BEGIN Records for this task
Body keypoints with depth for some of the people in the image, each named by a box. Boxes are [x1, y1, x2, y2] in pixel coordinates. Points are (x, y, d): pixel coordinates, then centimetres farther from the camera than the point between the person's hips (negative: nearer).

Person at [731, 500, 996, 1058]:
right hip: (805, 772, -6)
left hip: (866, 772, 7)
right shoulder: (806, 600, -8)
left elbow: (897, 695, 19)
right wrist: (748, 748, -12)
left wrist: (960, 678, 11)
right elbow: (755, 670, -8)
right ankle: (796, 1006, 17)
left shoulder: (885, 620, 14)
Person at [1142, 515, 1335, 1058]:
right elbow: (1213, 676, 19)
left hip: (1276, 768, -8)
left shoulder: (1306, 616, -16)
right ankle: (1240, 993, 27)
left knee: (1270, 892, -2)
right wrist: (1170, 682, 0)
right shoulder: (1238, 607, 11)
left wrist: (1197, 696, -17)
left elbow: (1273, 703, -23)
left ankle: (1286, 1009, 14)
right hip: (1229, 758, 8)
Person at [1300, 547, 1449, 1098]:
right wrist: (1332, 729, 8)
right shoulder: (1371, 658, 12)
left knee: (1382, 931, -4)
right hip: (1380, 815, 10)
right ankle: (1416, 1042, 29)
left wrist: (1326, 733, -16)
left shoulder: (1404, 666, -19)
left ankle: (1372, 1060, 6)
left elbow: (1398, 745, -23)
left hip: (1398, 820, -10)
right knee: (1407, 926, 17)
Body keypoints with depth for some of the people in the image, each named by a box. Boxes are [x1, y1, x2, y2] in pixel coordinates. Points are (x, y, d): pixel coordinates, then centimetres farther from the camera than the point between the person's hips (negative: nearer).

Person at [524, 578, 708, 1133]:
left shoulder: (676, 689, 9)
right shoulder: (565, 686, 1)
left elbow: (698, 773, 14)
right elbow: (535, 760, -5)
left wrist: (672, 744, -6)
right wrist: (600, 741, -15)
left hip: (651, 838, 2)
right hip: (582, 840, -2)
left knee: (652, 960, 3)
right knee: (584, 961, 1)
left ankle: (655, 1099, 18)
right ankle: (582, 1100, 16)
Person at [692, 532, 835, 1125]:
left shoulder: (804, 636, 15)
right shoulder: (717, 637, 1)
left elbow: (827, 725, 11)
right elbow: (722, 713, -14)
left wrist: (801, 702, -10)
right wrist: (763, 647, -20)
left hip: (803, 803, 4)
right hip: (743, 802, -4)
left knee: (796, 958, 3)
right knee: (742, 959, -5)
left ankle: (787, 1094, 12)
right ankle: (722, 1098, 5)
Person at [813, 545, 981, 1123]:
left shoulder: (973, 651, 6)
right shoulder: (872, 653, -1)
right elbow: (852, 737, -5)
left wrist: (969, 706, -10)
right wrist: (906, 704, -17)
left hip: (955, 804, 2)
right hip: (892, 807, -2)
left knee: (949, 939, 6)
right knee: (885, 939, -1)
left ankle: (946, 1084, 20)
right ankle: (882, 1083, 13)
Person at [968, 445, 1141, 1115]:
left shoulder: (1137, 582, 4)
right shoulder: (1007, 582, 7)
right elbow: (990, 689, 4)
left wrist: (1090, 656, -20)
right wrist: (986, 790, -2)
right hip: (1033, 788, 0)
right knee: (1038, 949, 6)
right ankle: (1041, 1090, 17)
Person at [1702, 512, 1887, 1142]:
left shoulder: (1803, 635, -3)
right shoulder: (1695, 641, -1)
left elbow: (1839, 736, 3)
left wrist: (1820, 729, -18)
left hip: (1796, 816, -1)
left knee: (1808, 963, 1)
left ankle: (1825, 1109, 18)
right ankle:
END Records for this task
▸ **Work request**: Rewrite the data starting at the line containing "right wrist: (600, 741, -15)" and ending at the line containing "right ankle: (1041, 1090, 17)", replacing "knee" with "knee joint" and keeping everything else the same.

▸ **Output of the task**:
right wrist: (600, 741, -15)
left hip: (651, 838, 2)
right hip: (582, 840, -2)
left knee joint: (652, 960, 3)
right knee joint: (584, 961, 1)
left ankle: (655, 1099, 18)
right ankle: (582, 1100, 16)
Person at [692, 532, 835, 1125]:
left shoulder: (804, 636, 15)
right shoulder: (717, 637, 1)
left elbow: (827, 725, 11)
right elbow: (722, 713, -14)
left wrist: (801, 702, -10)
right wrist: (763, 647, -20)
left hip: (803, 803, 4)
right hip: (743, 802, -4)
left knee joint: (796, 958, 3)
right knee joint: (742, 959, -5)
left ankle: (787, 1094, 12)
right ankle: (722, 1098, 5)
Person at [813, 545, 981, 1123]:
left shoulder: (973, 651, 6)
right shoulder: (872, 653, -1)
right elbow: (852, 737, -5)
left wrist: (969, 706, -10)
right wrist: (906, 704, -17)
left hip: (955, 804, 2)
right hip: (892, 807, -2)
left knee joint: (949, 939, 6)
right knee joint: (885, 939, -1)
left ankle: (946, 1084, 20)
right ankle: (882, 1083, 13)
Person at [968, 445, 1141, 1115]:
left shoulder: (1137, 582, 4)
right shoulder: (1007, 582, 7)
right elbow: (990, 689, 4)
left wrist: (1090, 656, -20)
right wrist: (986, 790, -2)
right hip: (1033, 788, 0)
right knee joint: (1038, 949, 6)
right ankle: (1041, 1090, 17)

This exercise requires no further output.